Il avait déclaré au sujet des gens de voyage qu’Hitler « n’en avait peut-être pas tué assez ». Des propos choquants qui avaient valu au député-maire de Cholet, Gilles Bourdouleix (ex-UDI), une condamnation à 3.000 euros d’amende. Mais ce mardi, la cour de cassation a décidé de casser et d'annuler la sanction prise par la cour d’appel d’Angers en 2014.

Dans la mesure où le délit d’apologie de crime contre l’Humanité ne peut être constitué que si les propos ont été « proférés », la cour de cassation a estimé que c’est à tort que la cour d’appel avait condamné Gilles Bourdouleix, qui les a tenus « dans des circonstances exclusives de toute volonté de les rendre publics ».

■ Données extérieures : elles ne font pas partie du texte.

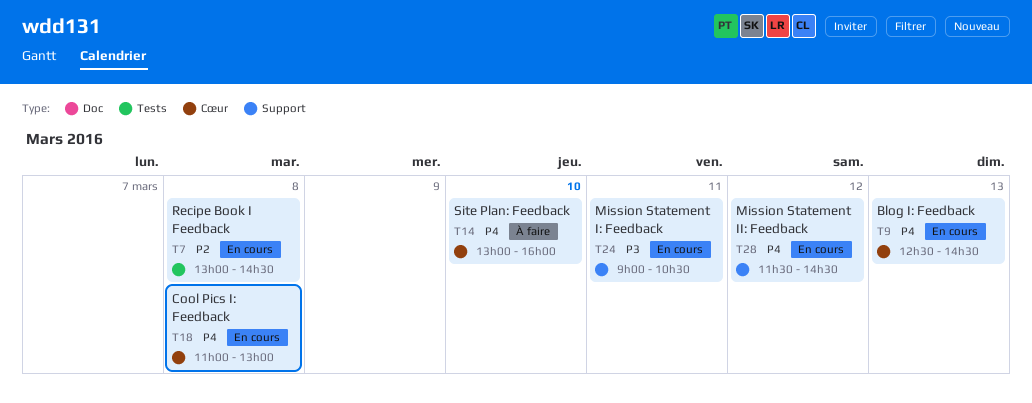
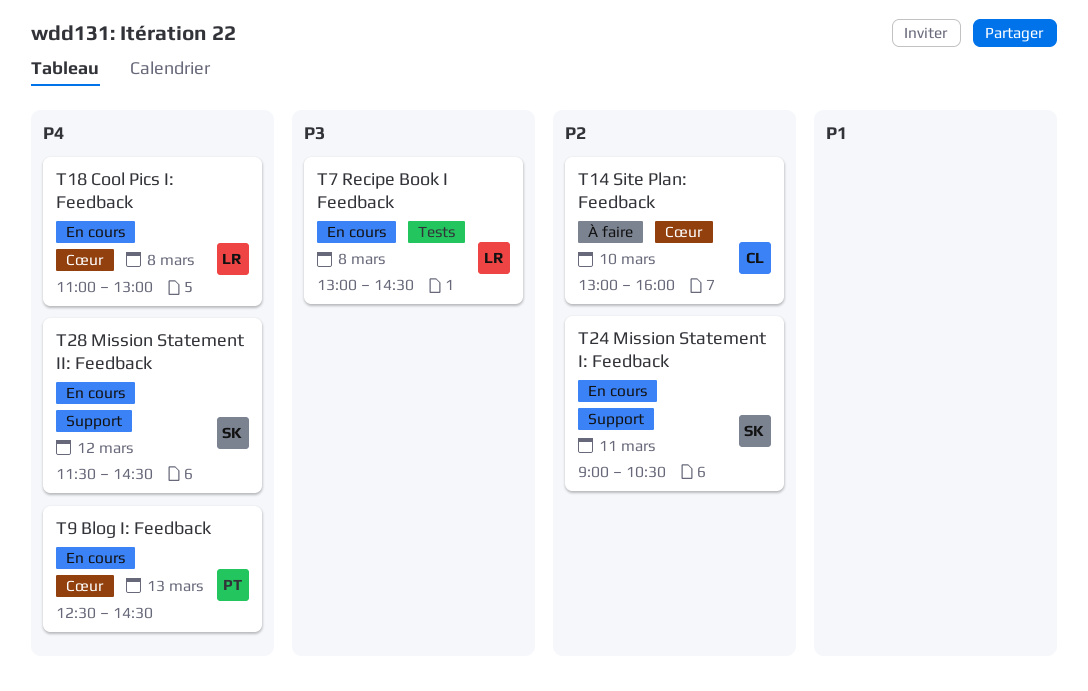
T7, priority: P2 -> P3
T14, priority: P4 -> P2
T24, priority: P3 -> P2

Propos glissés à un journaliste puis publiés

Le maire de Cholet avait glissé ces propos à un journaliste du quotidien régional Le Courrier de l’Ouest, le 21 juillet 2013, au cours d’une altercation sur un terrain agricole de sa commune occupé illégalement par plus d’une centaine de caravanes de gens du voyage et alors qu’il venait d’être la cible de saluts nazis et d’accusations de racisme.

Publiée le lendemain, la déclaration avait créé un tel tollé en France que Gilles Bourdouleix, maire de Cholet depuis 1995 et député depuis 2002, avait été contraint de quitter l’UDI.